#7 Seberang Jalan Sana

186 44 1
                                    

Dari dulu, Azelyn tidak diperbolehkan menangis, katanya menangis tanda bahwa seseorang itu lemah dan tidak bisa melawan. Apapun hasilnya, semua adalah takdir. Jadi kalau Azelyn menangis, berarti dia tidak bisa menerima takdir yang seperti itu.

Hal ini yang membuat Azelyn selalu bingung mengutarakan perasaan yang sudah lama tertahan dalam lubuk hati. Entah perasaan marah, kecewa, sedih, atau bahagia —Azelyn tidak akan pernah paham.

Dan akan selalu seperti itu.

Namun ketika bertemu Jinan, Azelyn akhirnya paham bahwa menangis bukan karena dia lemah, tetapi karena Azelyn sudah melewati beberapa proses—meskipun akhirnya selalu gagal.

Dipinggir jalan raya, pukul sepuluh malah. Kendaraan berlalu lalang, seolah ada yang harus dicapai. Di samping gerobak soto, mereka duduk berdampingan dengan sepoi angin malam yang terasa agak dingin.

"Gue anak yang gagal."

Azelyn membuka konversasi.
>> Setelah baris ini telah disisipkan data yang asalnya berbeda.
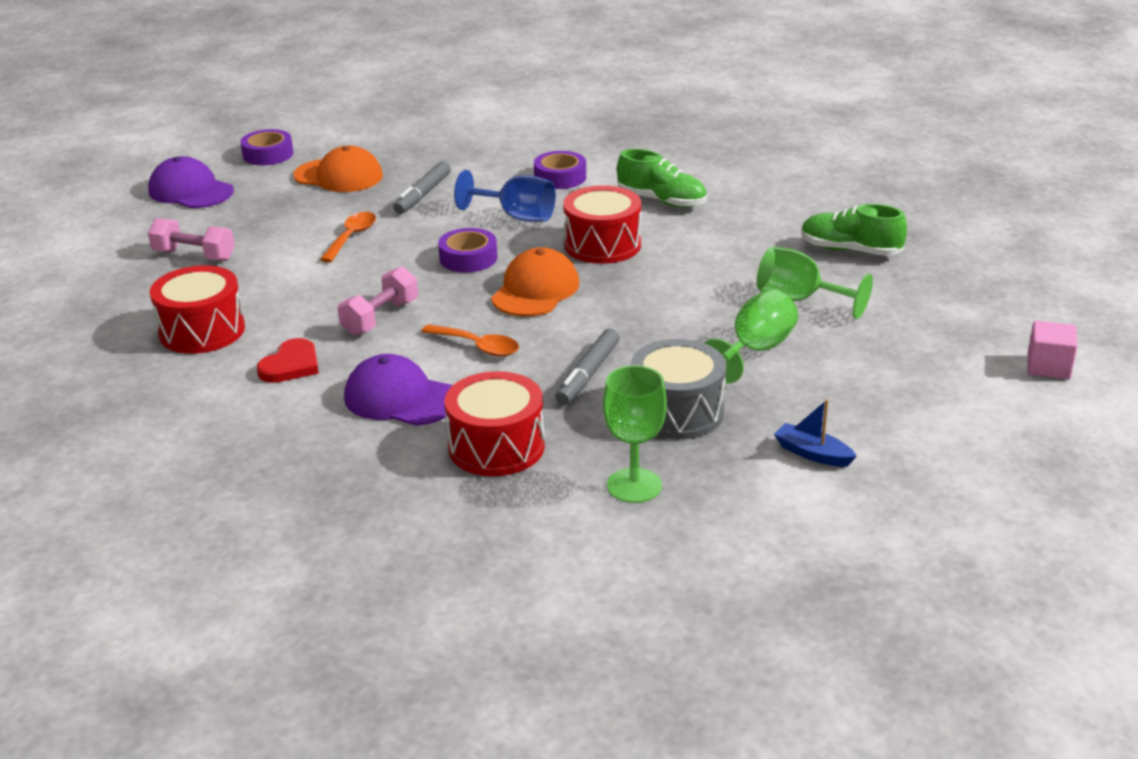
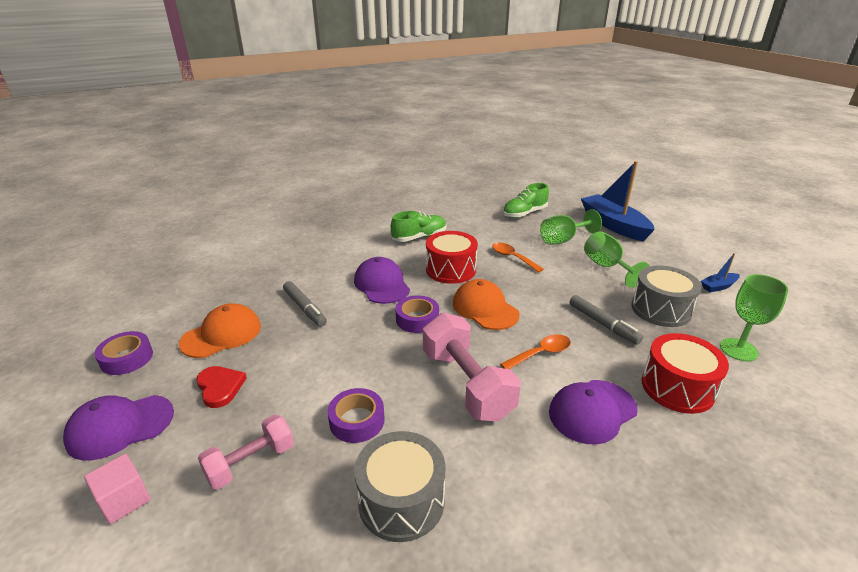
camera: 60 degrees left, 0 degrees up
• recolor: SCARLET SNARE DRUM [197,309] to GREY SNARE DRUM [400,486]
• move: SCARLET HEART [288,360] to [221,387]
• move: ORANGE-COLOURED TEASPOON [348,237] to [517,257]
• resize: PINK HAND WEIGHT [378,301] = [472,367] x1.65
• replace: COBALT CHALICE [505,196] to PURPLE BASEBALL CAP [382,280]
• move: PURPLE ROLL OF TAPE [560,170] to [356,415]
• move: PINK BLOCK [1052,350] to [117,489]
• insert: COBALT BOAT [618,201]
Pandangannya masih lurus menatap jalan raya, ada satu titik dimana fokus atensi Azelyn terkunci: tiang listrik yang menjuntai ke atas di seberang sana.

"Gue juga."

Hening.

"Tapi sadar nggak, sih, kalau lo nggak pernah bersyukur," Jeda, "makanya bisa ngomong gitu."
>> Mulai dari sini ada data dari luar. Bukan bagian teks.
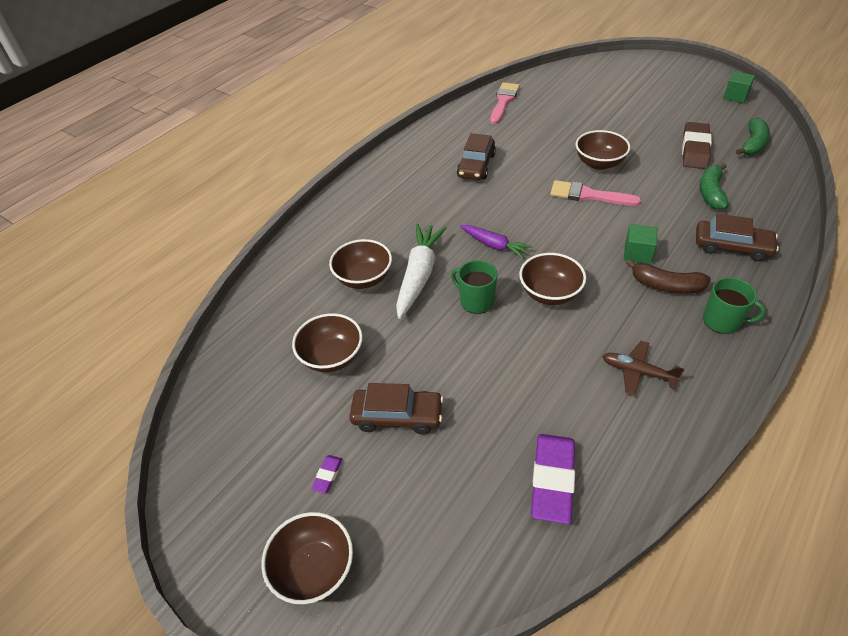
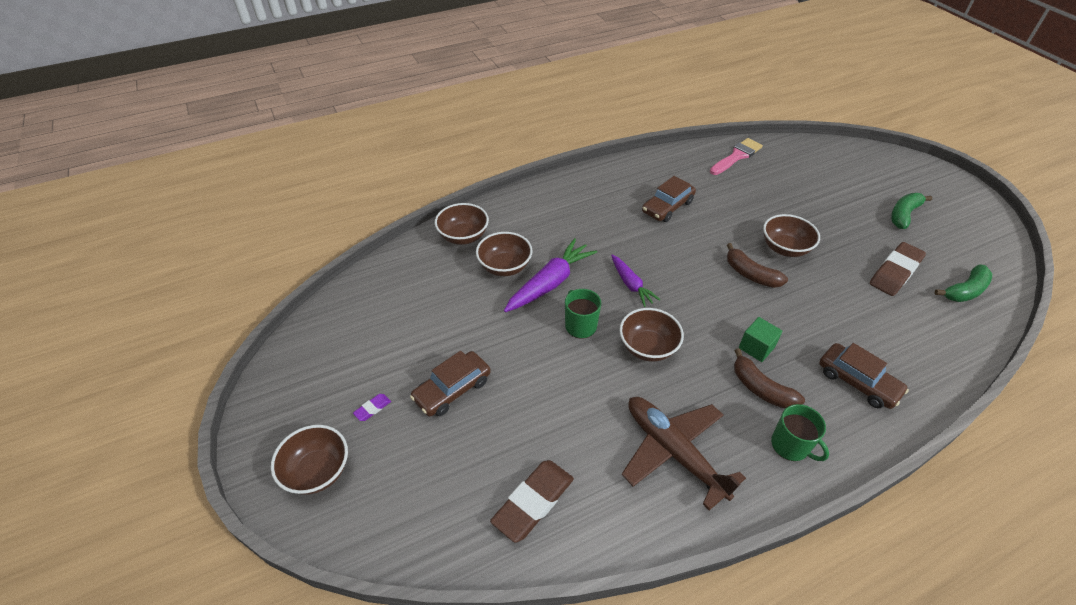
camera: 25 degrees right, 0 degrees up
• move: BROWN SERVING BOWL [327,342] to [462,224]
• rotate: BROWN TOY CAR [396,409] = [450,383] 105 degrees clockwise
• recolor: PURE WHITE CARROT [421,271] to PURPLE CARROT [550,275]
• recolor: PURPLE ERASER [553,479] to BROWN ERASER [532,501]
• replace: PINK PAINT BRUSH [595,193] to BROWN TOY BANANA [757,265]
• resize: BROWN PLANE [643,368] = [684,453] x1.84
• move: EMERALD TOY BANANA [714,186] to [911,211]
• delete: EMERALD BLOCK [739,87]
Gadis itu sedikit tertegun.

"Kita cuma perlu bersyukur biar hidup tetep waras. Kalo lo nggak bersyukur, yang ada lo makin jadi orang tolol dan suka nyalahin keadaan. Tandanya ... lo belum cukup berhasil buat survive kehidupan," sambung Jinan. "Sekalipun lo nyalahin semesta gara-gara kehidupan lo nggak pernah bahagia, itu nggak bakal ngaruh apa-apa. Coba, deh, pikirin satu hal aja yang bikin lo pengen coba lagi dan lagi?"

Azelyn tampak berpikir sejenak. "Gue pengen nikah."
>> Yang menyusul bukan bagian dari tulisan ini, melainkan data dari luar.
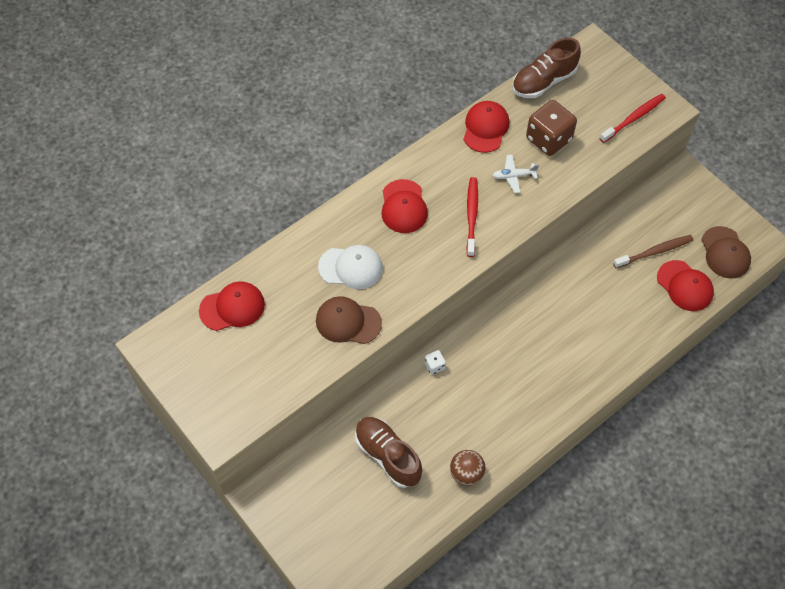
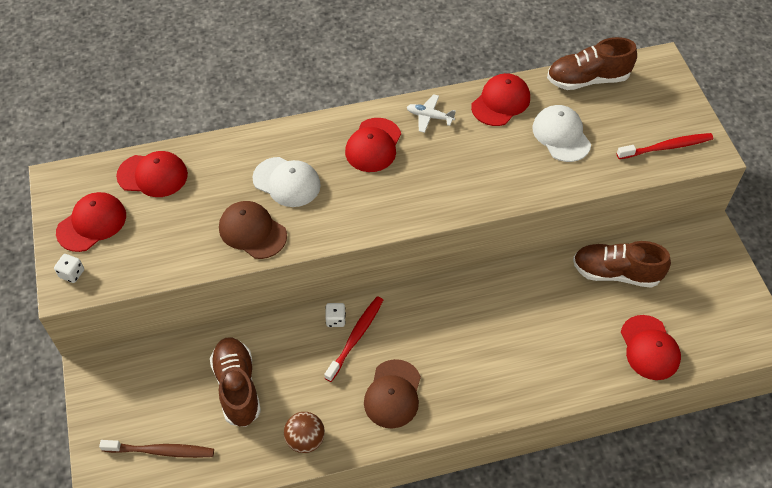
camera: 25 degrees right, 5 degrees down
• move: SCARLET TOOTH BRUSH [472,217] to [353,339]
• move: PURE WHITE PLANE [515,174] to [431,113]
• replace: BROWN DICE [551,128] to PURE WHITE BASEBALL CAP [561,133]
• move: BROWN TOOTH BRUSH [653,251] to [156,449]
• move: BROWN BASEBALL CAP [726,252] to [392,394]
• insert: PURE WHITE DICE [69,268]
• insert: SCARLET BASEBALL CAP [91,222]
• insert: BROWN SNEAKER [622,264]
Entah afeksi apa yang membuat Jinan menahan dengusan, lalu menipiskan bibir. "Gue kira, orang yang punya trust issue soal keluarga nggak kepengen nikah gara-gara praktik dan teori sama-sama bisa dilihat pake mata kepala sendiri."

Dan Azelyn pun tertawa kecil. "Gue cuma pengen memperbaiki apa yang udah dirusak. Nggak salah 'kan kalo tiba-tiba kepikiran buat nikah?"

"Nggak ada yang salah. Jadi, tandanya lo harus apa?" tanya Jinan sekali lagi.

Ada jeda singkat melingkupi, "Nyari calonnya dulu?"

Dan tawa Jinan akhirnya meledak. "Tandanya lo harus bisa survive, Azel. Lo harus capai semua itu, atau kalau bisa—tulis semua harapan lo yang bakal dicapai. Kalau gue biasanya nulis di binder dan ditaruh ke lemari biar nggak dibaca Yesha. Dia anaknya usil banget, makanya gue suka kesel kalau catatan harian gue dibaca sama Yesha."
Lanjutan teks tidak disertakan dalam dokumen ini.